One day in 1930, Wakefield was preparing a batch of chocolate butter drop cookies. As she prepared to put baker’s chocolate in the mix, she discovered there was none to be had. She then took a regular chocolate bar, cut it into pieces, placed it into the cookies, and hoped that the chocolate would spread throughout the cookies equally when they baked.
She was wrong. But everyone loved these tasty mistakes. It helped that she was at the Toll House Inn and was a lecturer on adequate food preparations. With an audience predisposed to loving what she made, the Chocolate Chip Cookie Era had begun.
Electric Water Heater
Perhaps it happens less frequently during the current plague, but at least from time to time, you indulge in a hot shower. In 1917, Ida Forbes was officially awarded the patent for the first electric water heater, making those showers possible. How much does this matter? She is still being thanked in advertisements and even on products with her original design on them today.

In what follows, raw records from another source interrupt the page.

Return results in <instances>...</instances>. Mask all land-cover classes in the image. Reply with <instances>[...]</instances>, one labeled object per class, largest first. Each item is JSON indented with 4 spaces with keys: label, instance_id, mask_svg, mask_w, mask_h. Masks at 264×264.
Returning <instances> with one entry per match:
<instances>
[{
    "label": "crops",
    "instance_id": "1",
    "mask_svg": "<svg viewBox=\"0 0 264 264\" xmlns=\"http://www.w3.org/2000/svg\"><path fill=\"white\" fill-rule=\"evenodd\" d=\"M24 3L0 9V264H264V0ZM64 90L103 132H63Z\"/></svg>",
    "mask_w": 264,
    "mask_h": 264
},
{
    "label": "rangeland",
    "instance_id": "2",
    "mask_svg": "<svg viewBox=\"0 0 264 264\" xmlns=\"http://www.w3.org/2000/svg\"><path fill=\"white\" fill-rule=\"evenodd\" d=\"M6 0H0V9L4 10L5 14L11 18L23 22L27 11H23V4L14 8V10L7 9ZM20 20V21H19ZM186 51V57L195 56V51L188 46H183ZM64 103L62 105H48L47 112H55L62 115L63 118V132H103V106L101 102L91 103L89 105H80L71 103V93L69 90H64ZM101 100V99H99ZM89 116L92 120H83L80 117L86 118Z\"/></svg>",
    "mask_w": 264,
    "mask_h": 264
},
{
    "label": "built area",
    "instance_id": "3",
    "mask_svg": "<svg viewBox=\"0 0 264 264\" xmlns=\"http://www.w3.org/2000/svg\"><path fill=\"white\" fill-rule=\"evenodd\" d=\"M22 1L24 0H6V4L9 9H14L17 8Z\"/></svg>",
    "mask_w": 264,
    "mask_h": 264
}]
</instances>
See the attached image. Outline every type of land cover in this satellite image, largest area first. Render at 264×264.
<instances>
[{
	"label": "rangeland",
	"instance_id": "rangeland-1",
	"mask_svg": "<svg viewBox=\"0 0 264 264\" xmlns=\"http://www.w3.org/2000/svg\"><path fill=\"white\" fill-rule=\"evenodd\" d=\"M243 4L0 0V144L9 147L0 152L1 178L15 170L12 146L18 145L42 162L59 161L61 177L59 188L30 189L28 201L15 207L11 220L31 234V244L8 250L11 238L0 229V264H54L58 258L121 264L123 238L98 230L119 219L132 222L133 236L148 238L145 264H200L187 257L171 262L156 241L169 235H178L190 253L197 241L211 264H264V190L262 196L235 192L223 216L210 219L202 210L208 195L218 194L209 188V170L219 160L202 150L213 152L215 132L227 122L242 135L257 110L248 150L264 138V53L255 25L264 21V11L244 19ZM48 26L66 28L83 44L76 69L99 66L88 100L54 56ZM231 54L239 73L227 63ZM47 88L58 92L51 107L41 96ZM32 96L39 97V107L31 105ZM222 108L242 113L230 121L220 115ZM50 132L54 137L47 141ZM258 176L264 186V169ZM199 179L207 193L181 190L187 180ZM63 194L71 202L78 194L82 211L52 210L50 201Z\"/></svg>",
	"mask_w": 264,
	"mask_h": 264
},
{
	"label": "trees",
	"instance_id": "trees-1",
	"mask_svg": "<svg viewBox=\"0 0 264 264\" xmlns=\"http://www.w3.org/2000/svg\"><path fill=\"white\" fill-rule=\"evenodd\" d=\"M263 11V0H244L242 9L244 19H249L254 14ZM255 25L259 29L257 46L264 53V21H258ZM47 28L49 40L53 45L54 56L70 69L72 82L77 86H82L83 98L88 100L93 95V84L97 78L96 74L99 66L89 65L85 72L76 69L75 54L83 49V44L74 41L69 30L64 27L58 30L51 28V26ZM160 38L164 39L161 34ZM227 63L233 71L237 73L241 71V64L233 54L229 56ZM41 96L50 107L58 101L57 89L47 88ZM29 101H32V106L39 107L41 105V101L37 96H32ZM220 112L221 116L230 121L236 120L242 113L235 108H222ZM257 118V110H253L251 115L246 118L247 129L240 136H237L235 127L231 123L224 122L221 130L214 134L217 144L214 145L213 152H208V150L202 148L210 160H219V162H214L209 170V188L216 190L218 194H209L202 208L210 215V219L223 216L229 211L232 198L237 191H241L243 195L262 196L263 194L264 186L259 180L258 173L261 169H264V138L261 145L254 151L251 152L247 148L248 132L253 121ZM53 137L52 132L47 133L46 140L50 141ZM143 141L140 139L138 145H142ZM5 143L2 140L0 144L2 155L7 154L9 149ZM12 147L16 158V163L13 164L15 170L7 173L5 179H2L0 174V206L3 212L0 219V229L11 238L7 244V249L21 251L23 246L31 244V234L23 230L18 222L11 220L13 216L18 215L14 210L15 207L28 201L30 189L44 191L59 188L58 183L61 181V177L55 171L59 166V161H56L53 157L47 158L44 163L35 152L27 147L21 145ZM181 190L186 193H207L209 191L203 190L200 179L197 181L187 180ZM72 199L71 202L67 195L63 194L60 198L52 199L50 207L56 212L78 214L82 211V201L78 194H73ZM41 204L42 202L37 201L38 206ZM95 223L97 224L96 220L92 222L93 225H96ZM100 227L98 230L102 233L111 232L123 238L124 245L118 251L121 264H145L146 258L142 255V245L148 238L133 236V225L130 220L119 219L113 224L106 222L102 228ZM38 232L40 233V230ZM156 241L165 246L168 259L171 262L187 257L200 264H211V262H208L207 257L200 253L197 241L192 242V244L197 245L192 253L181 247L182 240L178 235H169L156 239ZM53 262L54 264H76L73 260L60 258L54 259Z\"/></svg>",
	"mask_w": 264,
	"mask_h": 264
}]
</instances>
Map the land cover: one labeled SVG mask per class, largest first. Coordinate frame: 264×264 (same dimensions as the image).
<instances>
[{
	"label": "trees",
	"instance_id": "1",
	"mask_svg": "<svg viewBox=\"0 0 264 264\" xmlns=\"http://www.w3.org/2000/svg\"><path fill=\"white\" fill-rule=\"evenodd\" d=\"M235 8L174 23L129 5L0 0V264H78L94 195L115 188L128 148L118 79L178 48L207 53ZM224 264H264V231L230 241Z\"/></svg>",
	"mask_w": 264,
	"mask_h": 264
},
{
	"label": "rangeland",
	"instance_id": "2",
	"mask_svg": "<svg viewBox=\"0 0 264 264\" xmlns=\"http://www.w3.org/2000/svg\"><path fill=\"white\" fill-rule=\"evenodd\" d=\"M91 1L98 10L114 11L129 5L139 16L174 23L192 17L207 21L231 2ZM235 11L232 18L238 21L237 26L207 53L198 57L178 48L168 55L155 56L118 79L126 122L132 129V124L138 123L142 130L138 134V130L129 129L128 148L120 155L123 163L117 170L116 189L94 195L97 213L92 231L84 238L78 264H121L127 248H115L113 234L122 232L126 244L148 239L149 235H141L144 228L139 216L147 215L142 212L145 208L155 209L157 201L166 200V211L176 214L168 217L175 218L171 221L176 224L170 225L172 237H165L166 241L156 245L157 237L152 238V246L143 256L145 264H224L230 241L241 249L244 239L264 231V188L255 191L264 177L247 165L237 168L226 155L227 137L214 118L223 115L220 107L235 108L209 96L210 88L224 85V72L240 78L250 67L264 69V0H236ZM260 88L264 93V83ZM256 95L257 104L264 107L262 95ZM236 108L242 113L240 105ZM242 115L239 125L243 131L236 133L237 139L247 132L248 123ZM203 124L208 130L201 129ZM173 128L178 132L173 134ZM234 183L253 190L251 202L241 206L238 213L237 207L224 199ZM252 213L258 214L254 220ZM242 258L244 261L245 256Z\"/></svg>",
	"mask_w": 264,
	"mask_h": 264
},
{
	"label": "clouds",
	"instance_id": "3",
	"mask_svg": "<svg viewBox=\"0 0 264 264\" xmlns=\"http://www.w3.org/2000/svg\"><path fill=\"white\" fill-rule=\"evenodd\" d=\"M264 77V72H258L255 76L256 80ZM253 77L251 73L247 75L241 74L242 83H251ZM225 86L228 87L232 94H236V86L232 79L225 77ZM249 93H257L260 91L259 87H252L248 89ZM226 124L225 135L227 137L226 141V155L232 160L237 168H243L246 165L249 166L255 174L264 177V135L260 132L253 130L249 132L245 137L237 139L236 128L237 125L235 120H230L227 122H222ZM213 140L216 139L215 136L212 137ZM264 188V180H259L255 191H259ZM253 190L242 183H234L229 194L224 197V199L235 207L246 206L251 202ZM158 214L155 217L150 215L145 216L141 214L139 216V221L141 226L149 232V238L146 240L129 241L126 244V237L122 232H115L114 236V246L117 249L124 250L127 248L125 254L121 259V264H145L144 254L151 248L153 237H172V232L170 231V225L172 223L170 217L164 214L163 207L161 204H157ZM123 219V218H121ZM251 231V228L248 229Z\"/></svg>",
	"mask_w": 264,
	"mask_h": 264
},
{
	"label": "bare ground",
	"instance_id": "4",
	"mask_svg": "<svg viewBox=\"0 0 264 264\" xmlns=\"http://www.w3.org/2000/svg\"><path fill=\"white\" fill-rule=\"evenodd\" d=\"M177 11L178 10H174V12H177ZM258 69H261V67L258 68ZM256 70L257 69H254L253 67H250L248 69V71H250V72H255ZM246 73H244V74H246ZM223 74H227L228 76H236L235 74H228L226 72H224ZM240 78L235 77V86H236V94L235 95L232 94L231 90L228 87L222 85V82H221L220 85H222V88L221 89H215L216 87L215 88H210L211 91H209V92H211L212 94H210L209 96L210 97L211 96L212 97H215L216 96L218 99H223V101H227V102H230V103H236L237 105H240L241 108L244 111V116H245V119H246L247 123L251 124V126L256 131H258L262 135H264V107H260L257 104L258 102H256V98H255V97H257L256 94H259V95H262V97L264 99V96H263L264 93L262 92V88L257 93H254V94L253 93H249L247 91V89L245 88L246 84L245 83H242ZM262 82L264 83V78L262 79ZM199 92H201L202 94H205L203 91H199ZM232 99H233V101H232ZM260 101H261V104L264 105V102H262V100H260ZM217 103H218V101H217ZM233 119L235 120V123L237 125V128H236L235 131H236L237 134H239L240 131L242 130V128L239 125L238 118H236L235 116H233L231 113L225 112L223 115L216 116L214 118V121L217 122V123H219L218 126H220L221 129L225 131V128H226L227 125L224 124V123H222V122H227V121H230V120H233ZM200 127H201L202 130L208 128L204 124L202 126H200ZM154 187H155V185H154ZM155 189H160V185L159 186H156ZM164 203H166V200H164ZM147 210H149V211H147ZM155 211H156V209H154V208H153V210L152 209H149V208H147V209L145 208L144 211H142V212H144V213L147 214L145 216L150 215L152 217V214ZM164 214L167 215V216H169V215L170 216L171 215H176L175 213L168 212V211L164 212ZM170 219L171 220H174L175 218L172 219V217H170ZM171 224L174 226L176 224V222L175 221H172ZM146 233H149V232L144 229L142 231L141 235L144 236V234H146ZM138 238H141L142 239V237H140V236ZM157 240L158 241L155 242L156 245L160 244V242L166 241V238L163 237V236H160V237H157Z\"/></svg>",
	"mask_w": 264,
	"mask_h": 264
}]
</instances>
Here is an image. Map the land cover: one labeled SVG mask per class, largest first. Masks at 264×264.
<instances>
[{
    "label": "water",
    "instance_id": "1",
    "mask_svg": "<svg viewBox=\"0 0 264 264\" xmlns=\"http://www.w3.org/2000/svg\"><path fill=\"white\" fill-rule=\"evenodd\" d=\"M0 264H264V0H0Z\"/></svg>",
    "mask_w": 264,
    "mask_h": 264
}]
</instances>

Electric water heaters started as small, portable models. Midsize closet units came next, and eventually, massive models for larger accommodations came along. Nearly all water that isn’t used for cooking is heated with a descendant of one of these units.
Do you like a good IPA? How about a dark stout? Would you believe the process that perfected that beer in your cup was initially carried out by women?
It is believed beer was “invented” by accident when attempts to make bread went awry over 10,000 years ago. Beers that were intentionally made came about in the Fertile Crescent approximately 7,000–9,000 years ago.
Women oversaw the brewing process until medieval and modern Christianity came about. At that point, beer-making was taken over by men – usually, monks who decided to live on beer alone for months.
Still, as time moved on, the recipes were crafted and perfected by anonymous women who painstakingly created the best beer they could for their communities. Since labor was divided among the genders for centuries into many cultures, this makes sense.
So as you enjoy your favorite brew, imagine the countless hours of effort and entrepreneurship which have gone into crafting that perfect drink just for you and be thankful that so many women were involved in its evolution.